If you’re not familiar with Harold Trujillo, you should be
Harold Trujillo is doing something this weekend he’s executed for more than 60 years: cleaning life-giving ditches so mountain runoff will flow into the acequias that traverse his farm in the Mora Valley village of Ledoux.
It is many miles and a lifetime from Ledoux to the Andaluz Hotel in Albuquerque, where Trujillo was named Engineer of the Year in February by his peers at the New Mexico Society of Professional Engineers.
Those who know Trujillo understand the award was not so much for his feats of engineering as much as it is for the integrity, humility and community service he brings to everything he does. And he does a lot.
Trujillo began working for the state Energy, Mineral and Natural Resources Department in 1979. He’s now chief for its Energy Technology and Engineering Bureau of the Energy Conservation Management Division, also known as the state energy office.
That’s a long title for a business card that should simply read: Harold Trujillo — New Mexico’s energy efficiency and conservation expert. With the subtitle of “institutional memory.”
I met him in 2007 when he first retired from the natural resources department after 28 years of service. He was under contract by the city of Santa Fe to assist senior city planner Katherine Mortimer in the development of precedent-setting green building codes.

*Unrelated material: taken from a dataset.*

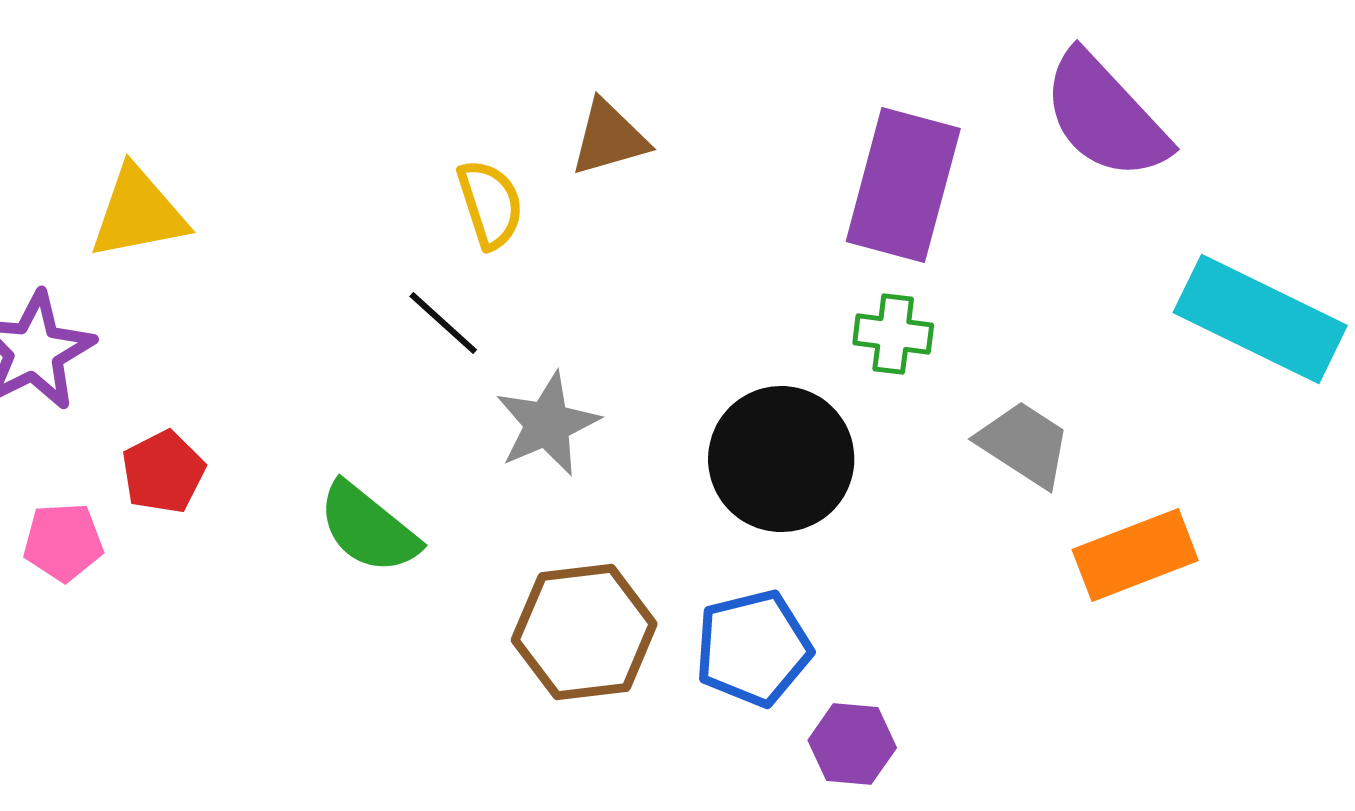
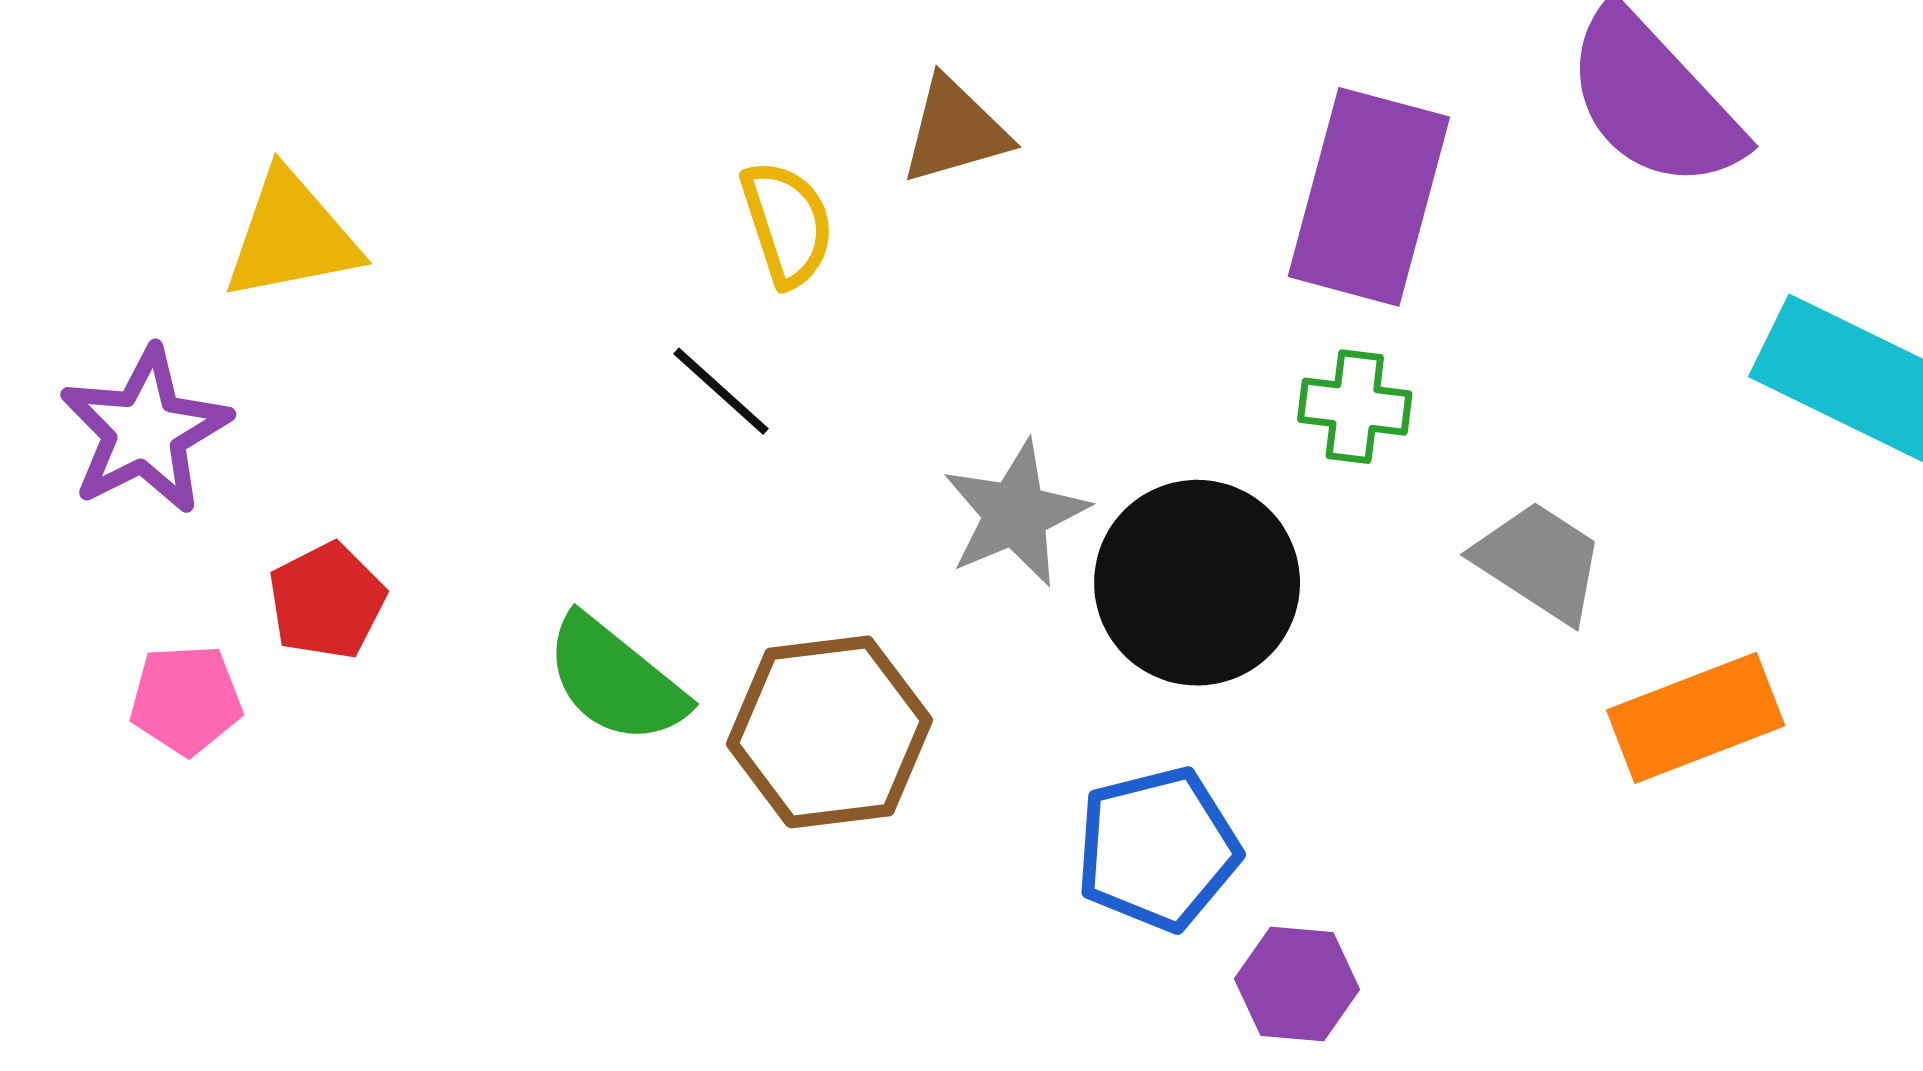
gray star: (547, 424) -> (1015, 514), moved
brown hexagon: (584, 632) -> (829, 732), moved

Still a builder then, I volunteered with Faren Dancer and Dalinda Bangert to represent interests of Santa Fe Area Home Builders Association members. Our weekly meetings with Mortimer and Trujillo went for months, negotiating line by line the minutiae of the final document.
As the only one in the group who was New Mexico born and raised, Trujillo’s expertise and perspective were invaluable. Fresh-baked goodies from his oven were also a delight. Aside from obvious generosity, he knew sharing communal food kept camaraderie tight among people with shared goals but strong opinions.
He’s been the gatekeeper for the Sustainable Building Tax Credit, which helped transformed construction in New Mexico. But as significant as his career with the state has been, it’s his work securing New Mexico’s ancient and fragile acequias that may be his legacy.
As a founding member of the New
Mexico Acequia Association in 1989, he is now chairman of its board of directors. He’s also president of three acequias in the Mora Valley, and his wife heads a fourth.
As the state official most connected to policies addressing climate change ramifications, he has also spent decades watching ebb and flow trickles in ditches that sustained his ancestors. What he’s seen is troubling, not the least of which was watching 300 acres of family forest burn along with their summer cabin. It underscores the importance of his professional life ensuring the state gets it right with energy policy and programs.
Trujillo got his engineering degree from New Mexico State University in 1972, and he was promptly drafted into the Army and served at Fort Huachuca in Arizona.
After his discharge in 1974, he studied computer science at New Mexico Highlands University when “programming” meant punching holes in stacks of cards fed into mainframes the size of VW minibuses. He caught the attention of honchos at Lawrence Livermore National Laboratory, who recruited him to help design top-secret buildings using computer-aided design, then in its infancy.
Four years in the Bay Area was enough, and he eagerly returned to New Mexico in 1979 to begin working with the state. According to fellow engineer Yeny Maestas, who nominated Trujillo for the recent award, he shows no signs of slowing down.
He confirmed there were many big and exciting projects on the state’s horizon that can use his expertise. There are no immediate plans to retire again. But when he does, the Mora Valley will call him home.